(Data items)
=== Begin Enclosure ===
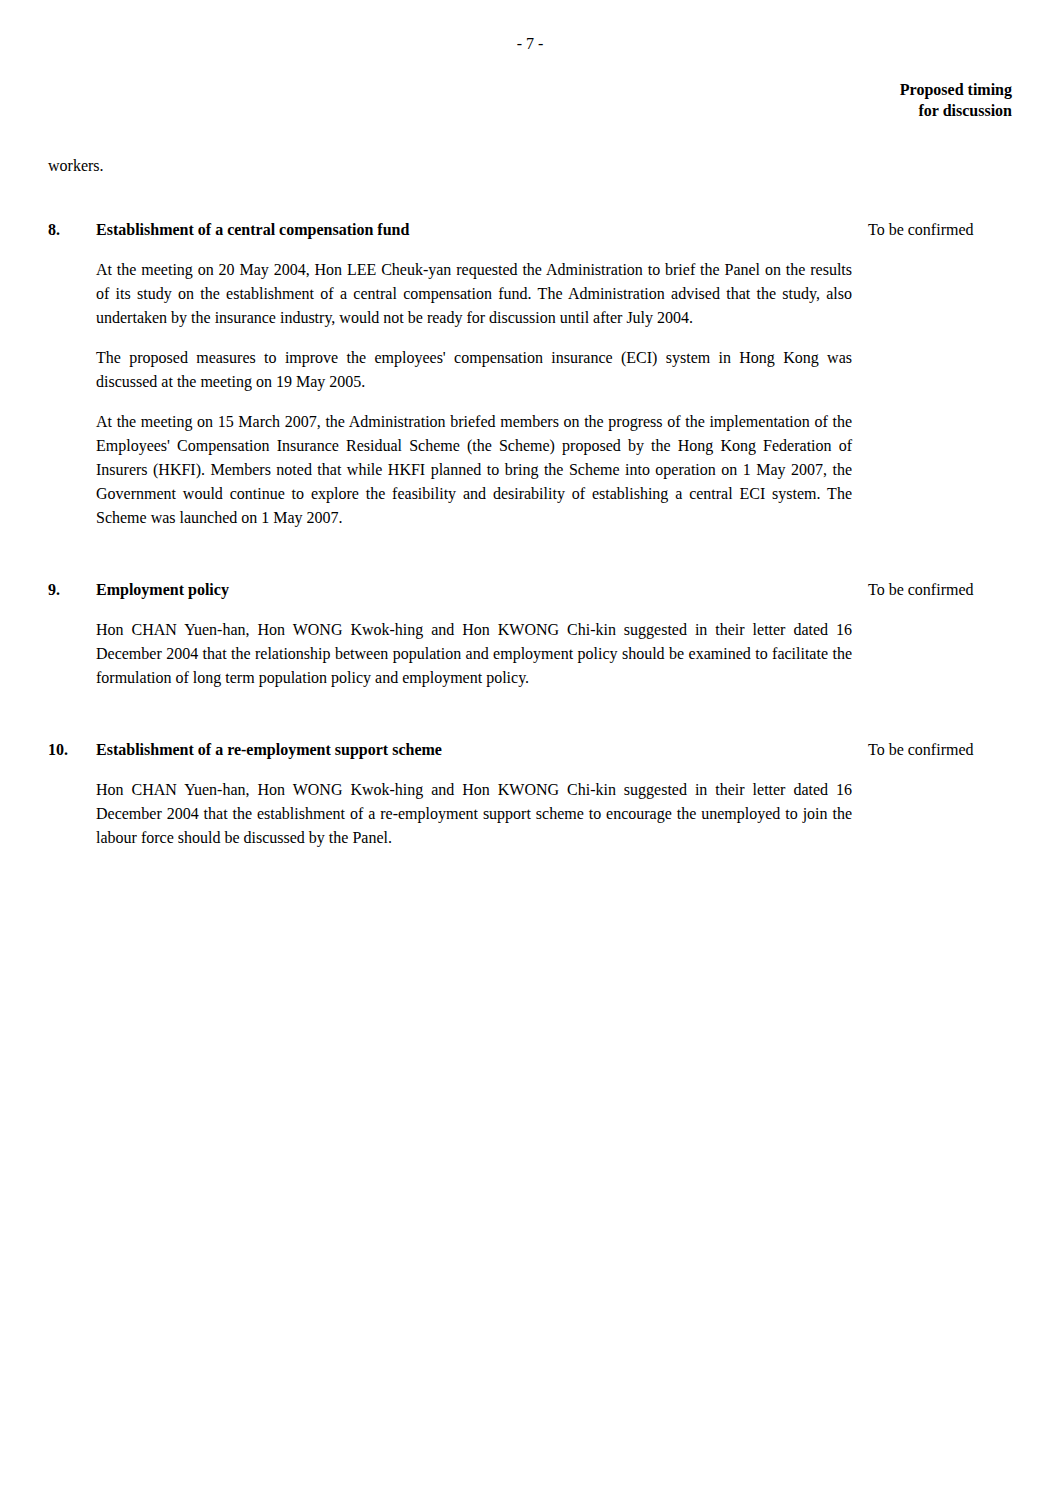- 7 -
Proposed timing
for discussion
workers.
8.
Establishment of a central compensation fund
At the meeting on 20 May 2004, Hon LEE Cheuk-yan requested the Administration to brief the Panel on the results of its study on the establishment of a central compensation fund. The Administration advised that the study, also undertaken by the insurance industry, would not be ready for discussion until after July 2004.
The proposed measures to improve the employees' compensation insurance (ECI) system in Hong Kong was discussed at the meeting on 19 May 2005.
At the meeting on 15 March 2007, the Administration briefed members on the progress of the implementation of the Employees' Compensation Insurance Residual Scheme (the Scheme) proposed by the Hong Kong Federation of Insurers (HKFI). Members noted that while HKFI planned to bring the Scheme into operation on 1 May 2007, the Government would continue to explore the feasibility and desirability of establishing a central ECI system. The Scheme was launched on 1 May 2007.
To be confirmed
9.
Employment policy
Hon CHAN Yuen-han, Hon WONG Kwok-hing and Hon KWONG Chi-kin suggested in their letter dated 16 December 2004 that the relationship between population and employment policy should be examined to facilitate the formulation of long term population policy and employment policy.
To be confirmed
10.
Establishment of a re-employment support scheme
Hon CHAN Yuen-han, Hon WONG Kwok-hing and Hon KWONG Chi-kin suggested in their letter dated 16 December 2004 that the establishment of a re-employment support scheme to encourage the unemployed to join the labour force should be discussed by the Panel.
To be confirmed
=== End Enclosure ===
*Task statement:* Where a line in the records above contains the string "dated", return that line.

*Result for this exercise:*
Hon CHAN Yuen-han, Hon WONG Kwok-hing and Hon KWONG Chi-kin suggested in their letter dated 16 December 2004 that the relationship between population and employment policy should be examined to facilitate the formulation of long term population policy and employment policy.
Hon CHAN Yuen-han, Hon WONG Kwok-hing and Hon KWONG Chi-kin suggested in their letter dated 16 December 2004 that the establishment of a re-employment support scheme to encourage the unemployed to join the labour force should be discussed by the Panel.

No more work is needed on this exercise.